While the students were very dedicated to the project and often logged over 20 hours per week between building, lectures, team meetings, and testing, the hands-on project forced students to think out of the box in a way they had never done before.
“They’re meeting real-world problems and the reality of the frustration that engineers face when things don’t work,” graduate student and course co-developer Michael Szmuk said. “The nice thing about hands-on learning is that the students and professors can see first-hand if their answers really work. The same can’t be said for solving problems on paper. It was nice to see the transformation that these students underwent. As the designs of both teams matured, you could see how they began to realize that some of their original ideas wouldn't work or were too complicated. They then spent time finding better, simpler, and more robust solutions, and as a result came out as better engineers.”
Though rewarding, the design and building process came with its rough moments. Instead of preventing mistakes from happening, Chaput and his graduate students used them as opportunities for the students to learn.

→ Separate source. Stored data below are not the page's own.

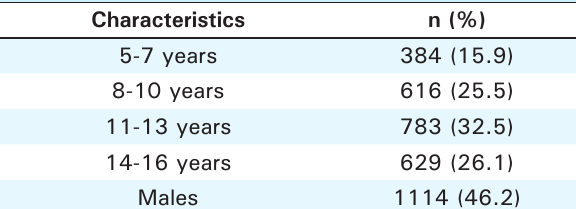
Table 1. Distribution of students by age group and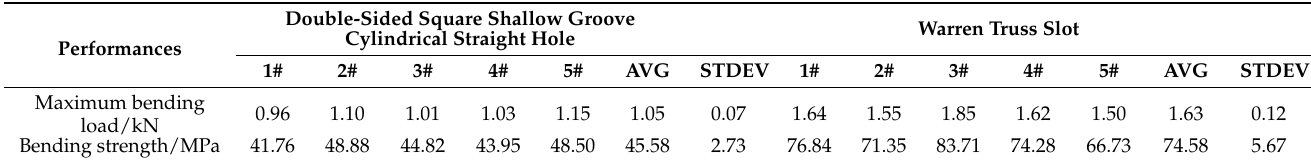
Figure 26. Load–displacement curves of the slotted resin-reinforced sandwich composites ( a ) and ( b ) during the bending test. Table 6. Bending test results of the slotted resin-reinforced sandwich composite core test samples.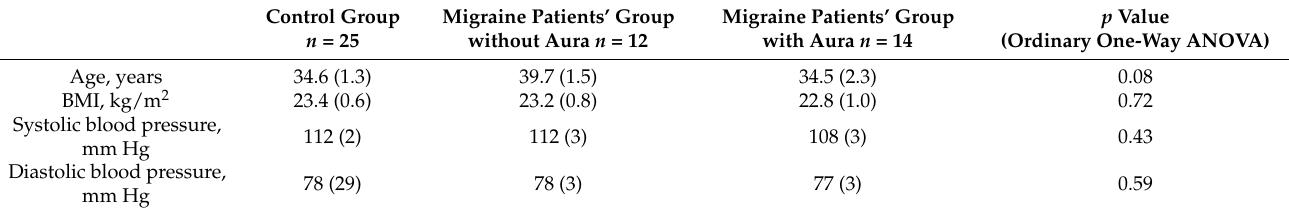
Table 1. The baseline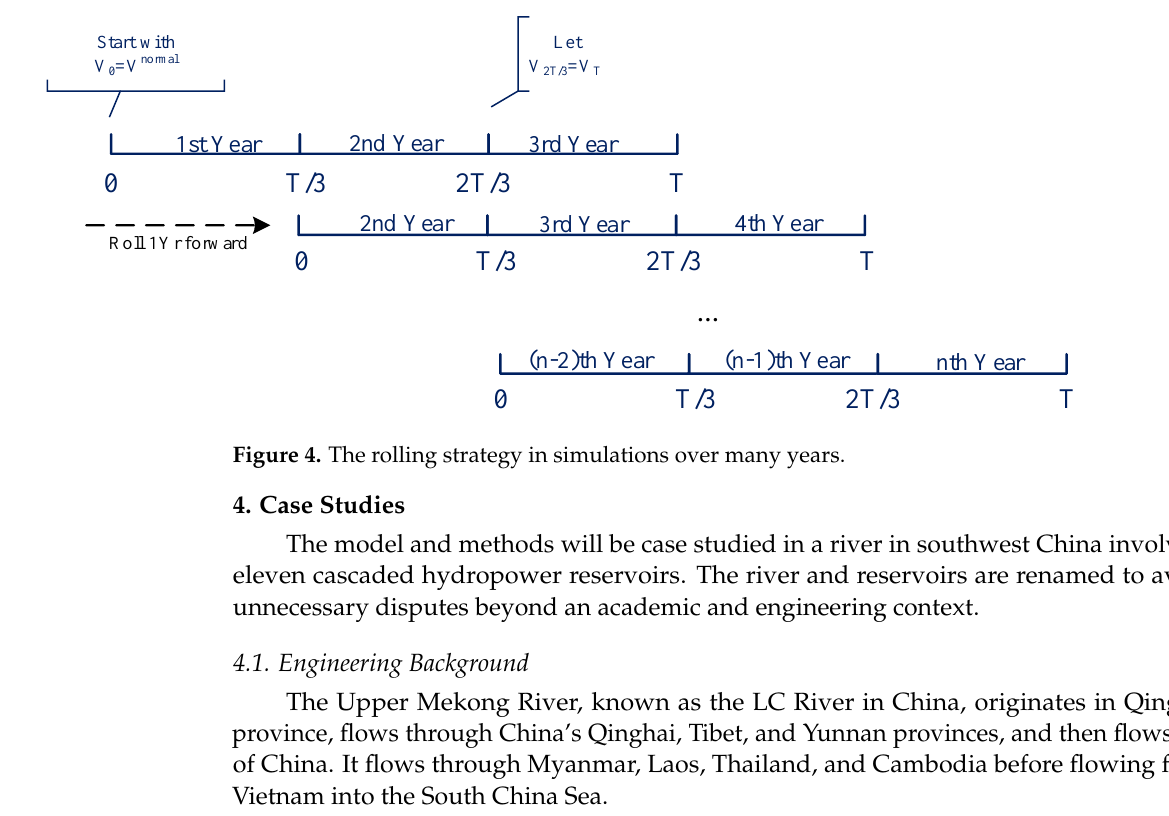
7 of 13 Figure 3. Procedure to update the active planes. 3.2. Simulation Strategy Figure 4 illustrates the rolling strategy to alleviate the dimensional difficulty in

"We certainly didn't encourage to students to make mistakes, but if they were dead set on pursuing a questionable approach, we let it happen because they’re going to learn more that way,” Chaput said. “When conducted in a controlled educational environment, real world lessons learned can be a powerful instructional technique.”
Though students were often frustrated and complaints resonated early on, by the end of the spring semester there was an attitude change. Most students voiced their gratefulness for this project that gave them a one of a kind experience and a leg up in their future workplaces.
“I learned how to work in an environment that more closely simulates the real world and industry environment,” senior Team Captain Kate Umlang said. “Unlike other classes, the students were given total responsibility to complete the mission, rather than just completing weekly assignments and taking exams. It also tested our ability to work under pressure and with coworkers. Both of these things are vital to learn as we prepare to enter the workforce.”
The project has been a collaborative effort of many individuals including former and current graduate students and a steering committee comprising a member of the Department of Defense, Nicholas Torelli, ASE/EM Professors Wallace Fowler, Glenn Lightsey, and Hans Mark, Electrical Engineering Professor Bill Bard, and Dr. John Valasek from Texas A&M University. The steering committee reviewed the project several times, listened to student feedback, and provided input. Department staff members Marlin Kingsley and Mark Maughmer also provided additional support.
As with any successful project, reflection is important.
“Overall, I think the year was successful. Things can always improve but we achieved most of our objectives,” Chaput said. “We will be doing it again next year. A new addition in the fall will be to have the students start using some of the equipment such as the autopilot during the first semester. It will give them hands on experience that they can also use to simulate and test their conceptual ideas using computers.”